Throughout life’s challenges, we have had people tell us “Let us know if you need help.” I have learned that people either say this to make themselves feel better – like offering to help takes them off the hook – or they say it because they really don’t know what to do.
One area of my life that I have received many blank stares is coming along side us as we raise special needs children. While it has gotten easier as our children have grown, it is still a daily challenge dealing with impulse control, anxiety, social misunderstanding, and sensory meltdowns in two of our children.
What many don’t understand is that it is a lonely, exhausting, heart-wrenching journey. Between the multiple doctor and therapy appointments, the daily energy drains, and the unknown, it is a challenge to keep your chin up, let alone keep your head above water with daily tasks.
But there are specific things that people can do to minister to families in this situation. Below is just a sampling of ideas that my friend’s on Facebook and I have found to be a huge blessing. Ideas that can be implemented year around but especially to help these families have a blessed Christmas.
1. Help with Other Children
Especially when Little Man is in a valley, it is incredibly difficult to manage the other children. Having an extra set of hands, even for a few minutes, is a wonderful blessing. This could be taking a child outside to play, reading a book to the other children, or helping with a child while I stir soup on the stove so it doesn’t burn. Now that our children are older, it would be such a blessing to have someone to supervise after-school activities while I help a child through a meltdown or anxiety attack.
Many have no idea how hard it is to get a babysitter for kids with special needs, let alone pay for a qualified person. But there are times, like during a long doctor’s appointment, when a babysitter is necessary. At other times a babysitter frees the parent to go to the grocery store, do Christmas shopping, or just take a nap. It is amazing what a break away from the children will do for the mood or energy level. Along the lines of a babysitter, provide the parents with a date night. Having a child with special needs can be devastating on a marriage – especially if a strong foundation isn’t already in place – and date nights are even more important for these parents.
3. Love on Siblings
Sweet Pea and Peanut aren’t demanding and typically don’t require immediate attention. Because of this oftentimes they get my leftovers. I praise God for those who provide one-on-one attention for these two kiddos or watch the other children so I can spend quality time with them.
4. Volunteer Specific Services
If someone asks me what they can do, I say, “Nothing. Just pray for wisdom.” But when someone says they are bringing a meal and they want to know what time to drop it by, I will cry. Whether it’s a meal, doing laundry, or decorating a Christmas tree, offering specific ideas makes it easier. If you are able to continue the help, provide the service on a specific day each week. Meal ideas…
5. Give Us Grace
I have unintentionally offended people simply because my plate was full, I was focused on a child, or I was exhausted. Please give me grace and realize it isn’t personal.

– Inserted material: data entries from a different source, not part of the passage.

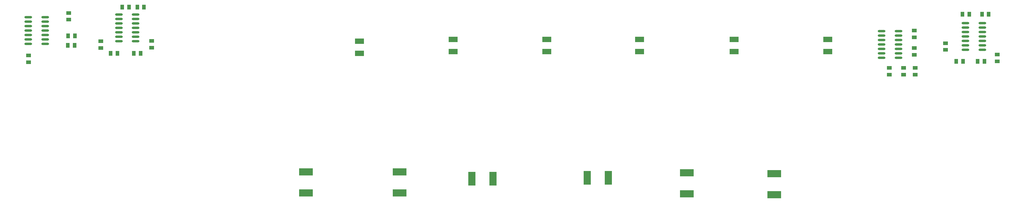
<source format=gtp>
G04*
G04 #@! TF.GenerationSoftware,Altium Limited,Altium Designer,22.11.1 (43)*
G04*
G04 Layer_Color=8421504*
%FSLAX44Y44*%
%MOMM*%
G71*
G04*
G04 #@! TF.SameCoordinates,B38BEB0A-FF2B-4473-85C9-27130B265984*
G04*
G04*
G04 #@! TF.FilePolarity,Positive*
G04*
G01*
G75*
%ADD18O,2.2000X0.6000*%
%ADD19R,1.0200X1.4700*%
%ADD20R,1.4700X1.0200*%
%ADD21R,2.5000X1.5000*%
%ADD22R,2.0000X4.0000*%
%ADD23R,4.0000X2.0000*%
D18*
X2787780Y3119120D02*
D03*
Y3106420D02*
D03*
Y3093720D02*
D03*
Y3081020D02*
D03*
Y3068320D02*
D03*
Y3055620D02*
D03*
Y3042920D02*
D03*
X2835780Y3119120D02*
D03*
Y3106420D02*
D03*
Y3093720D02*
D03*
Y3081020D02*
D03*
Y3068320D02*
D03*
Y3055620D02*
D03*
Y3042920D02*
D03*
X663600Y3090890D02*
D03*
Y3103590D02*
D03*
Y3116290D02*
D03*
Y3128990D02*
D03*
Y3141690D02*
D03*
Y3154390D02*
D03*
Y3167090D02*
D03*
X615600Y3090890D02*
D03*
Y3103590D02*
D03*
Y3116290D02*
D03*
Y3128990D02*
D03*
Y3141690D02*
D03*
Y3154390D02*
D03*
Y3167090D02*
D03*
X3074540Y3065780D02*
D03*
Y3078480D02*
D03*
Y3091180D02*
D03*
Y3103880D02*
D03*
Y3116580D02*
D03*
Y3129280D02*
D03*
Y3141980D02*
D03*
X3026540Y3065780D02*
D03*
Y3078480D02*
D03*
Y3091180D02*
D03*
Y3103880D02*
D03*
Y3116580D02*
D03*
Y3129280D02*
D03*
Y3141980D02*
D03*
X357660Y3159470D02*
D03*
Y3146770D02*
D03*
Y3134070D02*
D03*
Y3121370D02*
D03*
Y3108670D02*
D03*
Y3095970D02*
D03*
Y3083270D02*
D03*
X405660Y3159470D02*
D03*
Y3146770D02*
D03*
Y3134070D02*
D03*
Y3121370D02*
D03*
Y3108670D02*
D03*
Y3095970D02*
D03*
Y3083270D02*
D03*
D19*
X644500Y3187700D02*
D03*
X625500D02*
D03*
X677520Y3055620D02*
D03*
X658520D02*
D03*
X592480D02*
D03*
X611480D02*
D03*
X687020Y3187700D02*
D03*
X668020D02*
D03*
X3037180Y3167380D02*
D03*
X3018180D02*
D03*
X3080360Y3032760D02*
D03*
X3061360D02*
D03*
X3092400Y3167380D02*
D03*
X3073400D02*
D03*
X3019400Y3032760D02*
D03*
X3000400D02*
D03*
X490220Y3106130D02*
D03*
X471220D02*
D03*
X470560Y3078480D02*
D03*
X489560D02*
D03*
D20*
X708660Y3091180D02*
D03*
Y3072180D02*
D03*
X563880Y3090520D02*
D03*
Y3071520D02*
D03*
X2969260Y3065780D02*
D03*
Y3084780D02*
D03*
X3116580Y3052420D02*
D03*
Y3033420D02*
D03*
X2809240Y3014320D02*
D03*
Y2995320D02*
D03*
X2880360Y3070860D02*
D03*
Y3051860D02*
D03*
Y3102000D02*
D03*
Y3121000D02*
D03*
X2849880Y2995320D02*
D03*
Y3014320D02*
D03*
X358140Y3049880D02*
D03*
Y3030880D02*
D03*
X473100Y3152510D02*
D03*
Y3171510D02*
D03*
X2882900Y3014320D02*
D03*
Y2995320D02*
D03*
D21*
X2098040Y3095480D02*
D03*
Y3061480D02*
D03*
X2367280Y3095480D02*
D03*
Y3061480D02*
D03*
X2633980Y3095480D02*
D03*
Y3061480D02*
D03*
X1300480Y3090400D02*
D03*
Y3056400D02*
D03*
X1567180Y3095480D02*
D03*
Y3061480D02*
D03*
X1833880Y3095480D02*
D03*
Y3061480D02*
D03*
D22*
X2009140Y2700020D02*
D03*
X1949140D02*
D03*
X1621000Y2697480D02*
D03*
X1681000D02*
D03*
D23*
X2232660Y2654780D02*
D03*
Y2714780D02*
D03*
X2481580Y2652240D02*
D03*
Y2712240D02*
D03*
X1148080Y2657320D02*
D03*
Y2717320D02*
D03*
X1414780Y2657320D02*
D03*
Y2717320D02*
D03*
M02*

</source>
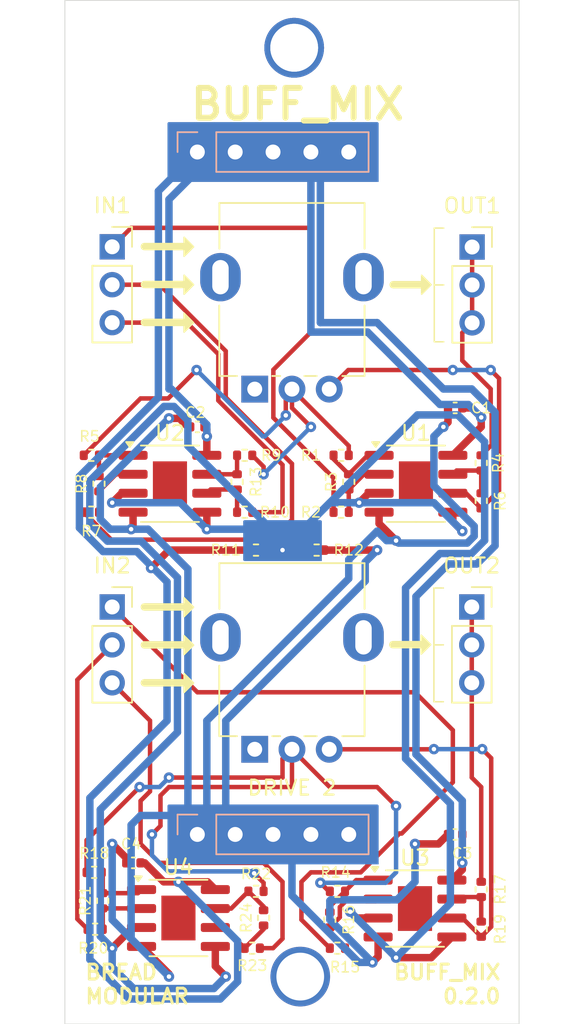
<source format=kicad_pcb>
(kicad_pcb
	(version 20240108)
	(generator "pcbnew")
	(generator_version "8.0")
	(general
		(thickness 1.6)
		(legacy_teardrops no)
	)
	(paper "A4")
	(layers
		(0 "F.Cu" signal)
		(31 "B.Cu" signal)
		(32 "B.Adhes" user "B.Adhesive")
		(33 "F.Adhes" user "F.Adhesive")
		(34 "B.Paste" user)
		(35 "F.Paste" user)
		(36 "B.SilkS" user "B.Silkscreen")
		(37 "F.SilkS" user "F.Silkscreen")
		(38 "B.Mask" user)
		(39 "F.Mask" user)
		(40 "Dwgs.User" user "User.Drawings")
		(41 "Cmts.User" user "User.Comments")
		(42 "Eco1.User" user "User.Eco1")
		(43 "Eco2.User" user "User.Eco2")
		(44 "Edge.Cuts" user)
		(45 "Margin" user)
		(46 "B.CrtYd" user "B.Courtyard")
		(47 "F.CrtYd" user "F.Courtyard")
		(48 "B.Fab" user)
		(49 "F.Fab" user)
		(50 "User.1" user)
		(51 "User.2" user)
		(52 "User.3" user)
		(53 "User.4" user)
		(54 "User.5" user)
		(55 "User.6" user)
		(56 "User.7" user)
		(57 "User.8" user)
		(58 "User.9" user)
	)
	(setup
		(stackup
			(layer "F.SilkS"
				(type "Top Silk Screen")
			)
			(layer "F.Paste"
				(type "Top Solder Paste")
			)
			(layer "F.Mask"
				(type "Top Solder Mask")
				(thickness 0.01)
			)
			(layer "F.Cu"
				(type "copper")
				(thickness 0.035)
			)
			(layer "dielectric 1"
				(type "core")
				(thickness 1.51)
				(material "FR4")
				(epsilon_r 4.5)
				(loss_tangent 0.02)
			)
			(layer "B.Cu"
				(type "copper")
				(thickness 0.035)
			)
			(layer "B.Mask"
				(type "Bottom Solder Mask")
				(thickness 0.01)
			)
			(layer "B.Paste"
				(type "Bottom Solder Paste")
			)
			(layer "B.SilkS"
				(type "Bottom Silk Screen")
			)
			(copper_finish "None")
			(dielectric_constraints no)
		)
		(pad_to_mask_clearance 0)
		(allow_soldermask_bridges_in_footprints no)
		(pcbplotparams
			(layerselection 0x00010fc_ffffffff)
			(plot_on_all_layers_selection 0x0000000_00000000)
			(disableapertmacros no)
			(usegerberextensions no)
			(usegerberattributes yes)
			(usegerberadvancedattributes yes)
			(creategerberjobfile yes)
			(dashed_line_dash_ratio 12.000000)
			(dashed_line_gap_ratio 3.000000)
			(svgprecision 4)
			(plotframeref no)
			(viasonmask no)
			(mode 1)
			(useauxorigin no)
			(hpglpennumber 1)
			(hpglpenspeed 20)
			(hpglpendiameter 15.000000)
			(pdf_front_fp_property_popups yes)
			(pdf_back_fp_property_popups yes)
			(dxfpolygonmode yes)
			(dxfimperialunits yes)
			(dxfusepcbnewfont yes)
			(psnegative no)
			(psa4output no)
			(plotreference yes)
			(plotvalue yes)
			(plotfptext yes)
			(plotinvisibletext no)
			(sketchpadsonfab no)
			(subtractmaskfromsilk no)
			(outputformat 1)
			(mirror no)
			(drillshape 1)
			(scaleselection 1)
			(outputdirectory "")
		)
	)
	(net 0 "")
	(net 1 "GND")
	(net 2 "+5V")
	(net 3 "INA_3")
	(net 4 "INA_1")
	(net 5 "INA_2")
	(net 6 "INB_3")
	(net 7 "INB_1")
	(net 8 "INB_2")
	(net 9 "OUTA")
	(net 10 "OUTB")
	(net 11 "Net-(R1-Pad2)")
	(net 12 "Net-(R1-Pad1)")
	(net 13 "Net-(U1A--)")
	(net 14 "Net-(R4-Pad1)")
	(net 15 "Net-(R5-Pad1)")
	(net 16 "Net-(U1B--)")
	(net 17 "Net-(U2A--)")
	(net 18 "Net-(R13-Pad2)")
	(net 19 "Net-(U2B--)")
	(net 20 "+2.5V")
	(net 21 "Net-(R14-Pad2)")
	(net 22 "Net-(R14-Pad1)")
	(net 23 "Net-(U3A--)")
	(net 24 "Net-(R17-Pad1)")
	(net 25 "Net-(R18-Pad1)")
	(net 26 "Net-(U3B--)")
	(net 27 "Net-(U4A--)")
	(net 28 "Net-(R22-Pad1)")
	(net 29 "Net-(U4B--)")
	(net 30 "unconnected-(RV1-Pad1)")
	(net 31 "unconnected-(RV2-Pad1)")
	(footprint "Resistor_SMD:R_0402_1005Metric" (layer "F.Cu") (at 65.28 100.33 180))
	(footprint "Resistor_SMD:R_0402_1005Metric" (layer "F.Cu") (at 64.77 102.235 90))
	(footprint "Connector_PinSocket_2.54mm:PinSocket_1x03_P2.54mm_Vertical" (layer "F.Cu") (at 50.165 81.28))
	(footprint "Resistor_SMD:R_0402_1005Metric" (layer "F.Cu") (at 59.815 100.33))
	(footprint "Resistor_SMD:R_0402_1005Metric" (layer "F.Cu") (at 59.055 74.93 180))
	(footprint "Capacitor_SMD:C_0402_1005Metric" (layer "F.Cu") (at 51.59 98.425 180))
	(footprint "Resistor_SMD:R_0402_1005Metric" (layer "F.Cu") (at 48.766 74.93))
	(footprint "Capacitor_SMD:C_0402_1005Metric" (layer "F.Cu") (at 55.88 69.215 180))
	(footprint "Resistor_SMD:R_0402_1005Metric" (layer "F.Cu") (at 59.815 77.47))
	(footprint "Connector_PinSocket_2.54mm:PinSocket_1x03_P2.54mm_Vertical" (layer "F.Cu") (at 74.32 57.165))
	(footprint "Package_SO:SOIC-8-1EP_3.9x4.9mm_P1.27mm_EP2.29x3mm" (layer "F.Cu") (at 70.485 101.485))
	(footprint "Resistor_SMD:R_0402_1005Metric" (layer "F.Cu") (at 65.53 74.93))
	(footprint "Capacitor_SMD:C_0402_1005Metric" (layer "F.Cu") (at 73.18 96.52 180))
	(footprint "Package_SO:SOIC-8-1EP_3.9x4.9mm_P1.27mm_EP2.29x3mm" (layer "F.Cu") (at 54.61 102.12))
	(footprint "Resistor_SMD:R_0402_1005Metric" (layer "F.Cu") (at 49.53 100.965 90))
	(footprint "Resistor_SMD:R_0402_1005Metric" (layer "F.Cu") (at 63.885 77.47))
	(footprint "Resistor_SMD:R_0402_1005Metric" (layer "F.Cu") (at 49.02 102.87))
	(footprint "Resistor_SMD:R_0402_1005Metric" (layer "F.Cu") (at 58.545 72.9 90))
	(footprint "Resistor_SMD:R_0402_1005Metric" (layer "F.Cu") (at 59.565 104.14 180))
	(footprint "Resistor_SMD:R_0402_1005Metric" (layer "F.Cu") (at 74.93 74.17 90))
	(footprint "Resistor_SMD:R_0402_1005Metric" (layer "F.Cu") (at 74.93 100.205 90))
	(footprint "Resistor_SMD:R_0402_1005Metric" (layer "F.Cu") (at 65.53 71.12))
	(footprint "Resistor_SMD:R_0402_1005Metric" (layer "F.Cu") (at 48.955 99.06 180))
	(footprint "Connector_PinSocket_2.54mm:PinSocket_1x03_P2.54mm_Vertical" (layer "F.Cu") (at 74.295 81.28))
	(footprint "Resistor_SMD:R_0402_1005Metric" (layer "F.Cu") (at 59.055 71.12))
	(footprint "Resistor_SMD:R_0402_1005Metric" (layer "F.Cu") (at 74.93 71.63 90))
	(footprint "Connector_PinSocket_2.54mm:PinSocket_1x03_P2.54mm_Vertical" (layer "F.Cu") (at 50.165 57.15))
	(footprint "Package_SO:SOIC-8-1EP_3.9x4.9mm_P1.27mm_EP2.29x3mm" (layer "F.Cu") (at 54.04 73.025))
	(footprint "Package_SO:SOIC-8-1EP_3.9x4.9mm_P1.27mm_EP2.29x3mm" (layer "F.Cu") (at 70.55 73.025))
	(footprint "Resistor_SMD:R_0402_1005Metric" (layer "F.Cu") (at 66.04 72.9 90))
	(footprint "Resistor_SMD:R_0402_1005Metric" (layer "F.Cu") (at 74.93 102.87 90))
	(footprint "Capacitor_SMD:C_0402_1005Metric" (layer "F.Cu") (at 73.18 67.945 180))
	(footprint "Resistor_SMD:R_0402_1005Metric" (layer "F.Cu") (at 48.766 71.12 180))
	(footprint "BreadModular_Pots:Potentiometer_RV09" (layer "F.Cu") (at 59.73 90.815 90))
	(footprint "BreadModular_Pots:Potentiometer_RV09" (layer "F.Cu") (at 59.73 66.685 90))
	(footprint "Resistor_SMD:R_0402_1005Metric" (layer "F.Cu") (at 60.325 102.11 90))
	(footprint "Resistor_SMD:R_0402_1005Metric" (layer "F.Cu") (at 65.28 104.14))
	(footprint "Resistor_SMD:R_0402_1005Metric" (layer "F.Cu") (at 49.276 73.025 90))
	(footprint "Connector_PinHeader_2.54mm:PinHeader_1x05_P2.54mm_Vertical" (layer "B.Cu") (at 55.88 96.52 -90))
	(footprint "Connector_PinHeader_2.54mm:PinHeader_1x05_P2.54mm_Vertical"
		(layer "B.Cu")
		(uuid "af4a2699-894c-46d4-a28f-65a7d93cf2ee")
		(at 55.88 50.8 -90)
		(descr "Through hole straight pin header, 1x05, 2.54mm pitch, single row")
		(tags "Through hole pin header THT 1x05 2.54mm single row")
		(property "Reference" "5V1"
			(at 0 2.33 90)
			(layer "B.SilkS")
			(hide yes)
			(uuid "69d286de-65eb-4cba-9bd7-f6094eccfb9e")
			(effects
				(font
					(size 1 1)
					(thickness 0.15)
				)
				(justify mirror)
			)
		)
		(property "Value" "Conn_01x05_Pin"
			(at 0 -12.49 90)
			(layer "B.Fab")
			(uuid "25e4979a-14
... [68958 chars truncated]
</source>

Listen. Ask questions. Don’t judge. Encourage. Set aside a specific time when the parent can say what’s on their heart. Follow up with a snail mail note to remind them that you are praying.
7. Don’t Judge
Parenting has been the most humbling part of my life. Whether my child is throwing a fit, disobeying, or having a sensory meltdown, please don’t judge my parenting skills off of one incident. There is nothing more disheartening than when a person makes a side comment on how you are parenting. Don’t forget that you have no idea the battles that are fought at home. Also don’t judge the decisions we make with our children. Know that all decisions are made with much prayer and through gained wisdom from experts in the field. If you are concerned about a decision we have made, please share in a humble manner after much prayer.
I will never forget the people who have encouraged me with a simple, “You are doing good. Keep going.”
Care enough to learn about the child’s diagnosis or disability. And, teach your own children about differences, how to include children with special needs, and how they can help a child who struggles in social situations. Also, prior to events or activities, find out what you can do to include the child and family. Oftentimes, it is simple things that can make a huge difference.
10. Be Sensitive
Understand that stating your child’s advanced accomplishments can be hard for a momma who is struggling with the limitations of her own child.
11. Look Deeper Than the Surface
Even if we look like we have it all together, no one is perfect. We desperately desire a friend to walk the road with us. A friend who isn’t afraid of our tears and honest feelings. A friend who isn’t afraid to push up her shirt sleeves, get dirty, and wash dishes. A friend who celebrates any improvements – no matter how small.
And the list goes on…
You may be thinking, “But what about the parent of this child? What is their role in this?”. You are correct. As recipients of help, we need to let go of pride and allow people to serve us. Next, we need to be honest when people ask. Last, we need to let go of any bitterness and remember that most people aren’t intentionally trying to hurt us.
One more point…some of you reading this would love to have my challenges over the ones you face day in and day out. Please know that you have my utmost respect as I am reminded often how our situation could be so much harder. But not matter the degree, I believe these ideas can help all families with children having special-needs.
The point is that there are many ways to minister to these families. Most ideas don’t all take lots of time, money, or experience. Most only require a servant’s heart.
Update: Jessica reminded me that these are also great ideas for ministering to parents who have special needs.